[Reading passage]
Original opinion text

June 17, 1997
No. 8251
This opinion is in response to a question presented by Timothy J. Colahan, Harney County District Attorney, concerning
stock ownership by the county.
QUESTION PRESENTED
Is ownership of stock and participation in a dividend reinvestment plan by the Harney County Library, an
agency of Harney County, prohibited by Article XI, section 9, of the Oregon Constitution?
ANSWER GIVEN
The stock ownership and dividend reinvestment is constitutionally prohibited.
DISCUSSION
Article XI, section 9, provides, in relevant part,
No county, city, town or other municipal corporation, by vote of its citizens, or otherwise, shall become a
stockholder in any joint company, corporation or association whatever, or raise money for, or loan its
credit to, or in aid of, any such company, corporation or association.
(Emphasis added.)
The Oregon Supreme Court considered Article XI, section 9, in State ex rel Sprague v. Straub, 252 Or 507, 451 P2d 49
(1969), when asked to interpret a companion provision in Article XI, section 6, of the Oregon Constitution, which provides
that "[t]he state shall not subscribe to, or be interested in the stock of any company, association or corporation. " The
Supreme Court said of Article XI, section 9:
[I]t would be difficult to read Section 9 as having any other meaning than an absolute prohibition against
the purchase of stock by counties and municipal corporations. So construing Section 9 we are unable to
think of any reason why the people would want to prohibit the purchase of stock by a county or city and yet
allow the state to do so.
Id. at 517 (footnote omitted). The court went on to conclude that, like the section 9 prohibition on local governments,
"Article XI, § 6 constitutes a general prohibition against the purchase of corporate stocks by the state of Oregon." Id. at
518.(1)
In an Attorney General opinion that pre-dated Sprague, this office addressed whether a county could purchase capital
stock in a private corporation. We said of Article XI, section 9:
This section and the authorities cited thereunder are decisive of your case and forbid the acquisition of the
stock of the corporation in question by Umatilla county.
26 Op Atty Gen 50 (1952).
We understand from District Attorney Colahan that the present situation concerns 523 shares of Time, Inc. stock which the
library received by bequest in 1972 before the library was part of Harney County. Harney County acquired the library from
the City of Burns in 1978, and the stock currently is held in the name of the Harney County Library Board.(2) The county
received cash dividends until 1990, when it opted for a dividend reinvestment program under which the library received
additional shares of stock. District Attorney Colahan informs us that the county has ended its participation in the dividend
reinvestment plan, so we assume the county is again receiving cash dividends.
We must consider whether this manner of acquiring the stock differs from a "purchase" of stock and thus would avoid the
prohibition of Article XI, section 9. There is no question that the acquisition of stock through dividend reinvestment is
effectively a purchase of stock. Rather than receiving cash dividends, those dividends are used to purchase additional
shares of stock, usually at a discount. Thus, the only real issue concerns the original 523 shares of stock that were
bequeathed to the library and subsequently transferred to the county's ownership.

[What to do]
a) According to the opinion on county stock ownership, how many shares of Time, Inc. stock did the library receive by bequest?
b) List every year that appears in the opinion on county stock ownership.

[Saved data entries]
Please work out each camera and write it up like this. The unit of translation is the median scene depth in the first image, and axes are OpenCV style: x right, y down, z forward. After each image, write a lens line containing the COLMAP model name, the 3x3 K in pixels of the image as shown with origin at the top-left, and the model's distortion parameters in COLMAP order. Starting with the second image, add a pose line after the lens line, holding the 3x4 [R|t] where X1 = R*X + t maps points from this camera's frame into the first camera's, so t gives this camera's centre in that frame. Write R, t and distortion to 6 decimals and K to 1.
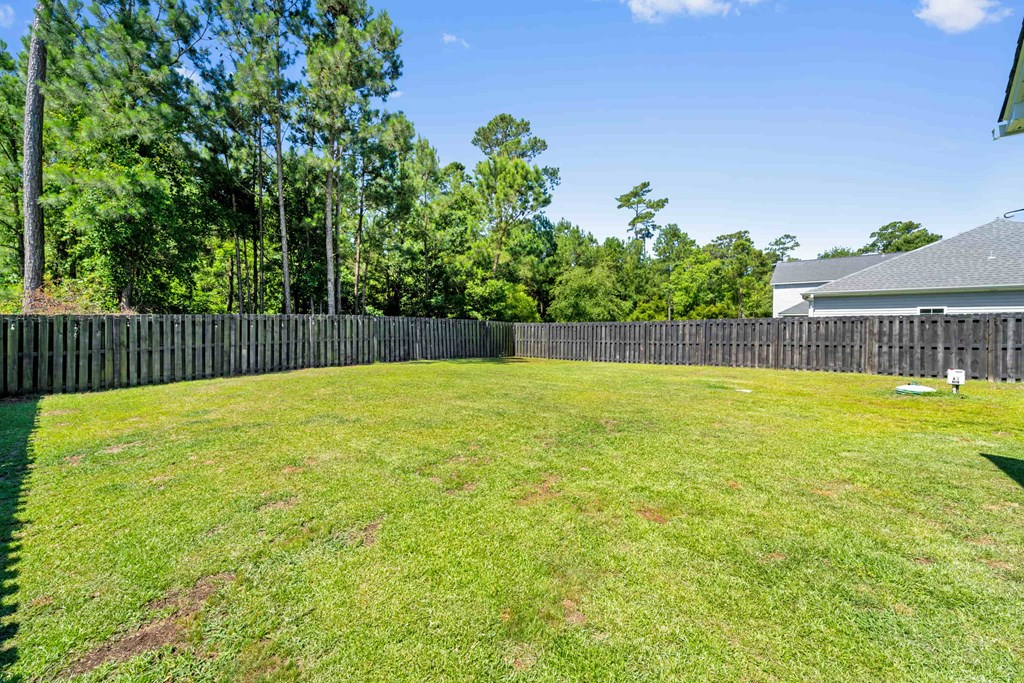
lens RADIAL K [[413.7, 0, 508.7], [0, 413.7, 345.0], [0, 0, 1]] dist [0.000887, -0.000103]
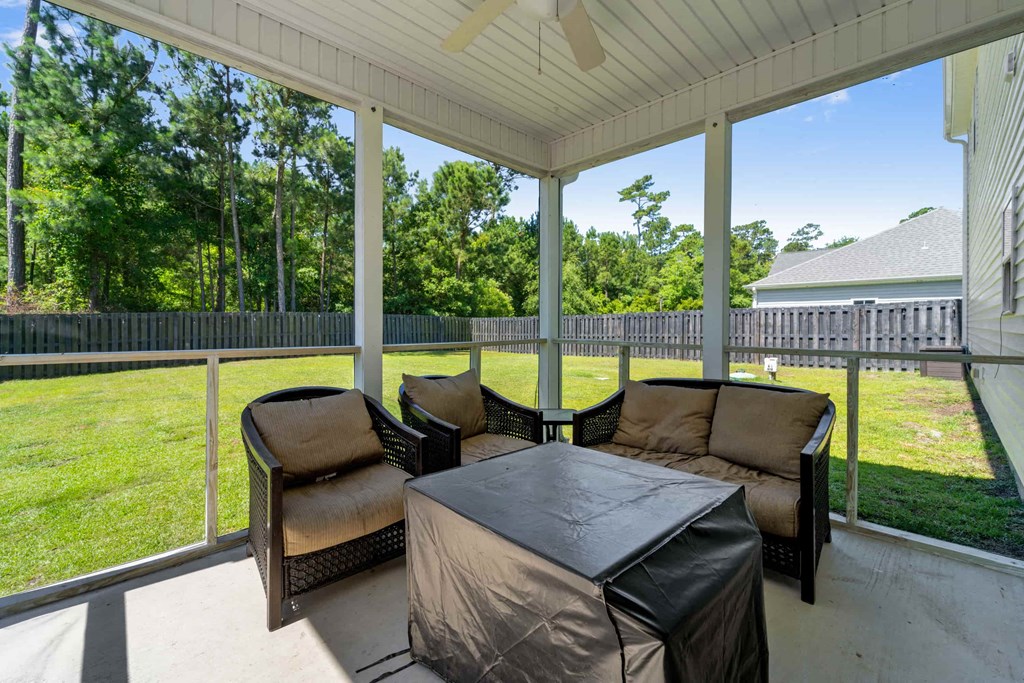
lens RADIAL K [[414.1, 0, 512.0], [0, 414.1, 341.5], [0, 0, 1]] dist [0.000087, 0.000025]
pose [[0.997488, -0.004329, -0.070703, 0.277818], [0.004589, 0.999983, 0.003513, 0.005563], [0.070686, -0.003829, 0.997491, -0.062401]]
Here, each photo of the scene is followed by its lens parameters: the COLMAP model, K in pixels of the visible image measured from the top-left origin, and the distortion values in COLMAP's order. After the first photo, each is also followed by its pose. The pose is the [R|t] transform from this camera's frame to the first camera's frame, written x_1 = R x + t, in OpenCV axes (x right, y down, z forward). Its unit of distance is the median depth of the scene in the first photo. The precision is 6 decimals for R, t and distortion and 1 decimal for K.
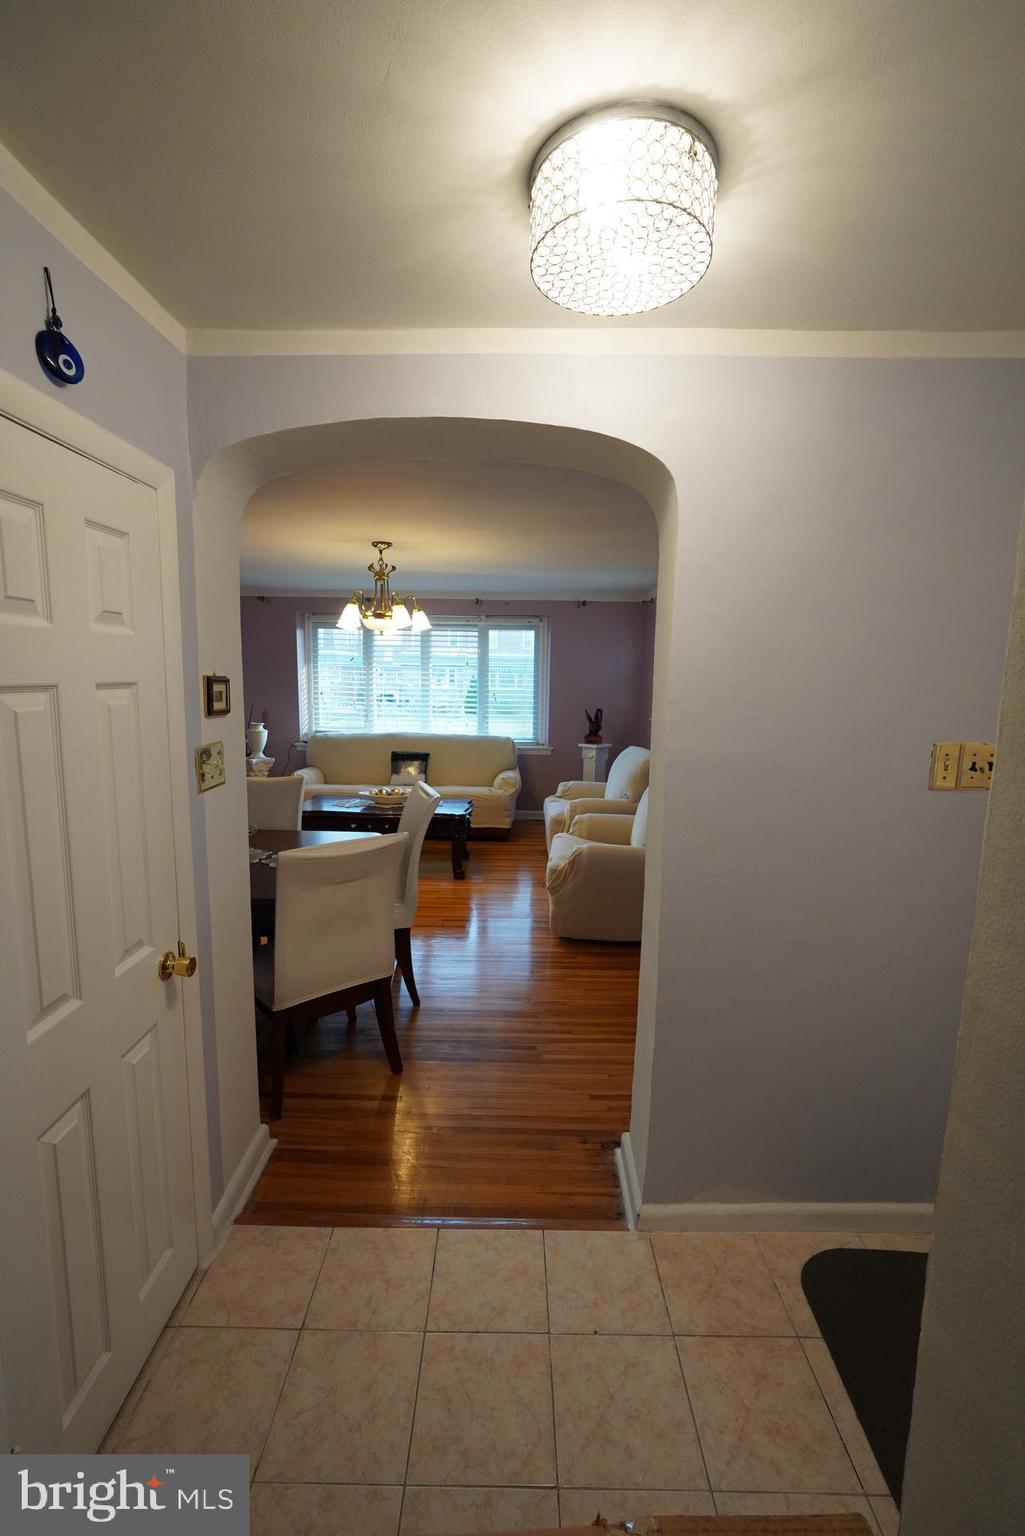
lens RADIAL K [[654.2, 0, 506.8], [0, 654.2, 766.1], [0, 0, 1]] dist [-0.022356, 0.008616]
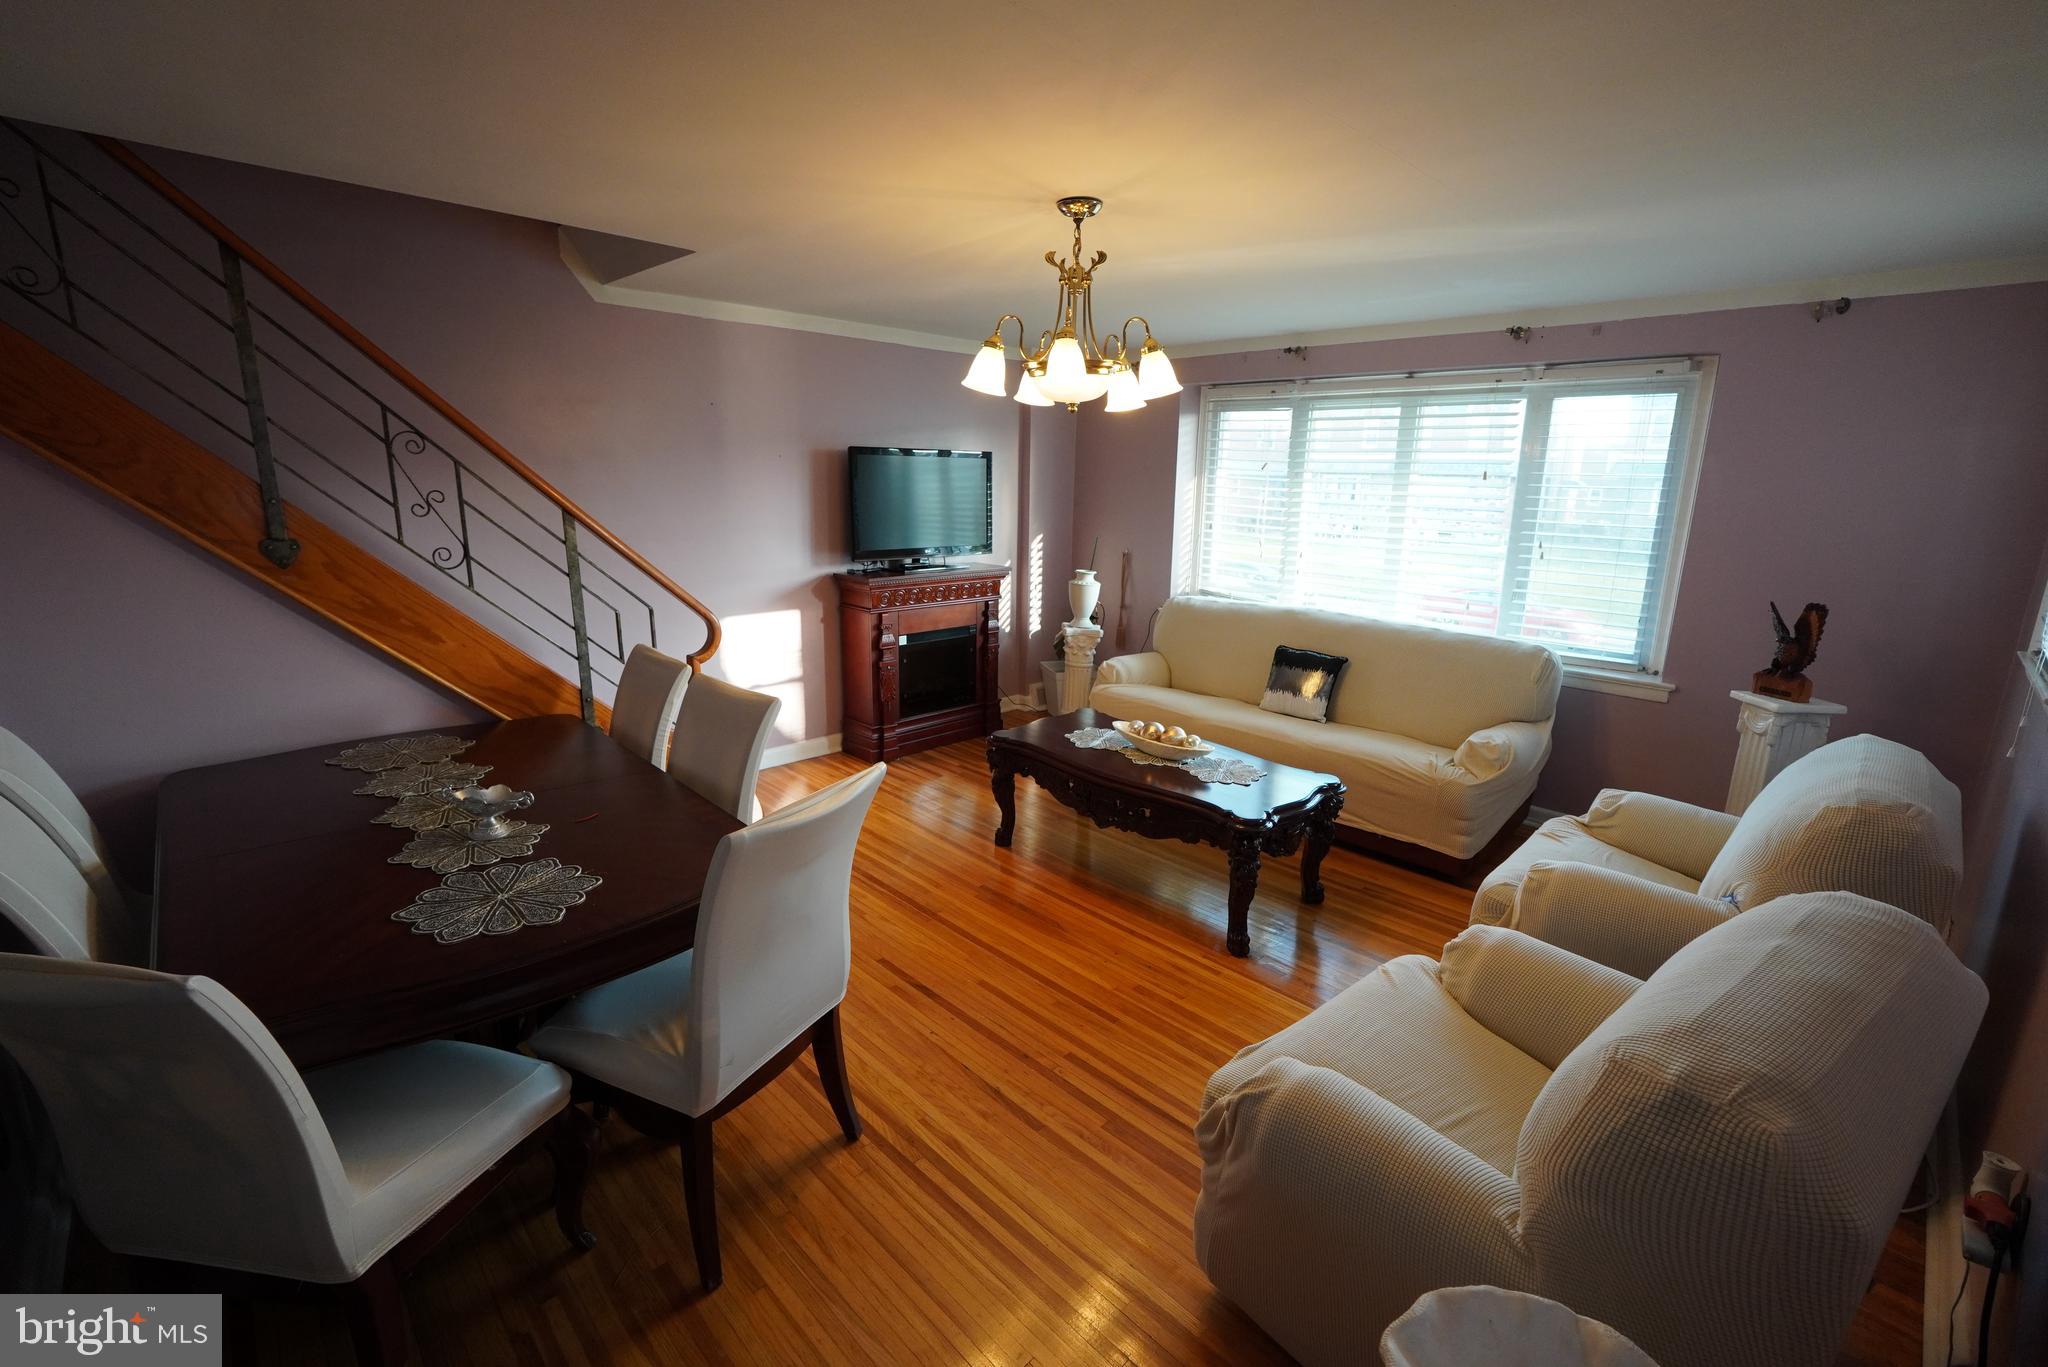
lens RADIAL K [[872.3, 0, 1027.4], [0, 872.3, 673.2], [0, 0, 1]] dist [-0.022356, 0.008616]
pose [[0.714829, 0.154803, -0.681950, 0.157395], [-0.107850, 0.987927, 0.111210, -0.055522], [0.690933, -0.005948, 0.722894, 0.356903]]
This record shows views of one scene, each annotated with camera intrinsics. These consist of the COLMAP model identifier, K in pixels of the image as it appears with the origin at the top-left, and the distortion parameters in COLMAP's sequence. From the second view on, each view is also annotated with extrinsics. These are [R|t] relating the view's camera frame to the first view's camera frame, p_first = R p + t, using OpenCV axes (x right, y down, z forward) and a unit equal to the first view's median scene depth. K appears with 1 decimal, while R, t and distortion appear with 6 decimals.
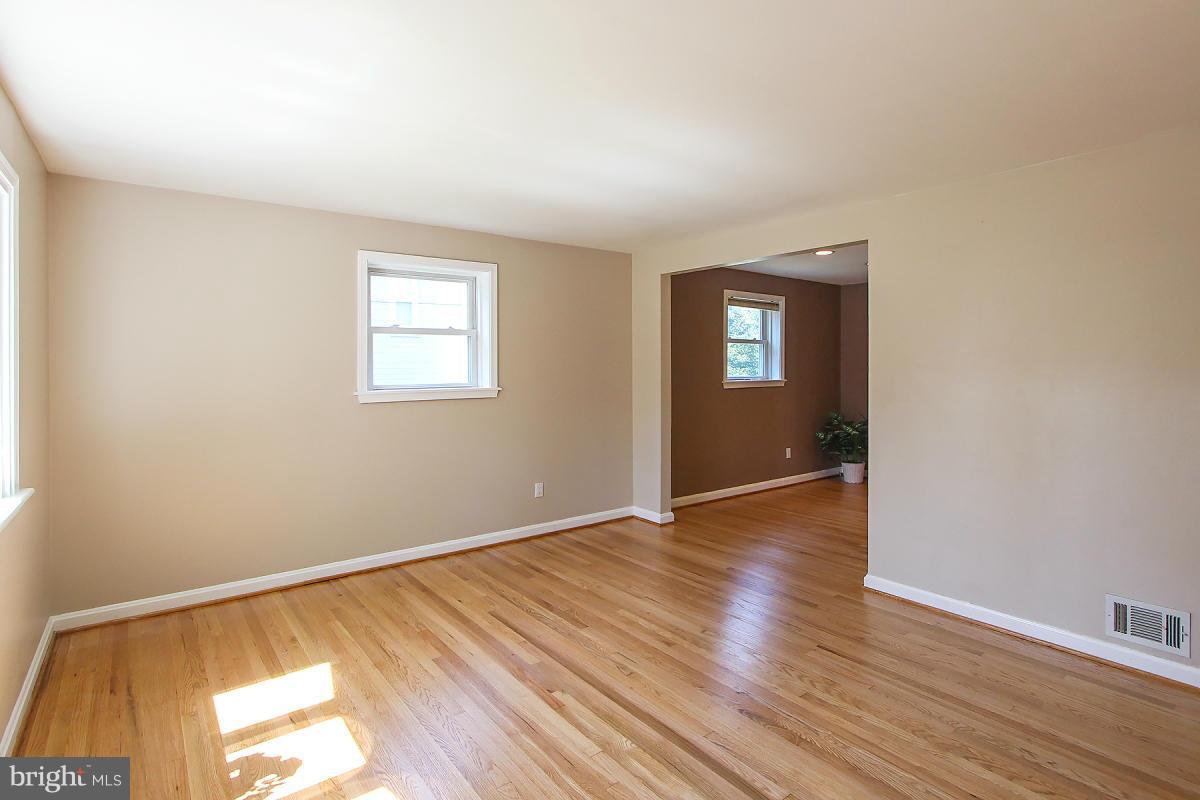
lens RADIAL K [[599.3, 0, 630.1], [0, 599.3, 365.9], [0, 0, 1]] dist [-0.012023, 0.000325]
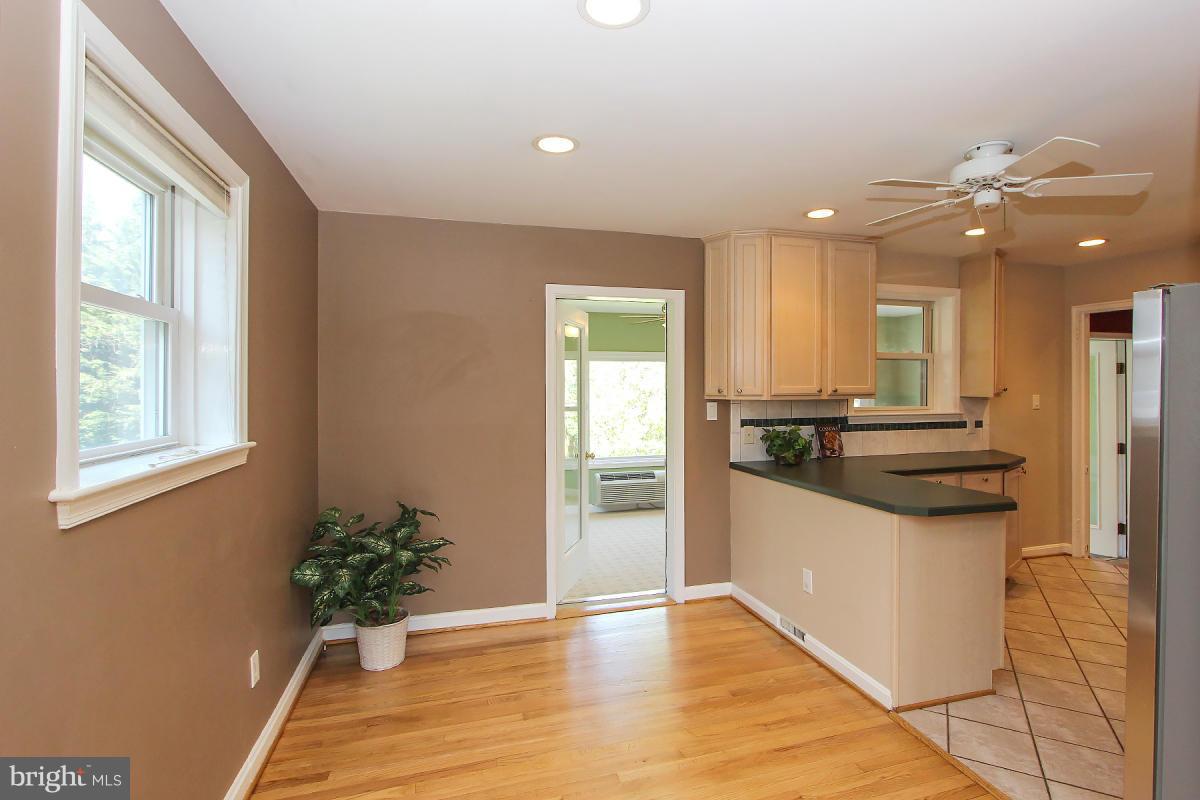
lens RADIAL K [[579.6, 0, 622.5], [0, 579.6, 386.7], [0, 0, 1]] dist [-0.004309, 0.000312]
pose [[0.389614, 0.001939, 0.920976, 0.109094], [0.002589, 0.999992, -0.003201, -0.006992], [-0.920975, 0.003632, 0.389606, 1.334683]]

[Answer section]
a) 523 shares.

b) 1997, 1969, 1952, 1972, 1978, 1990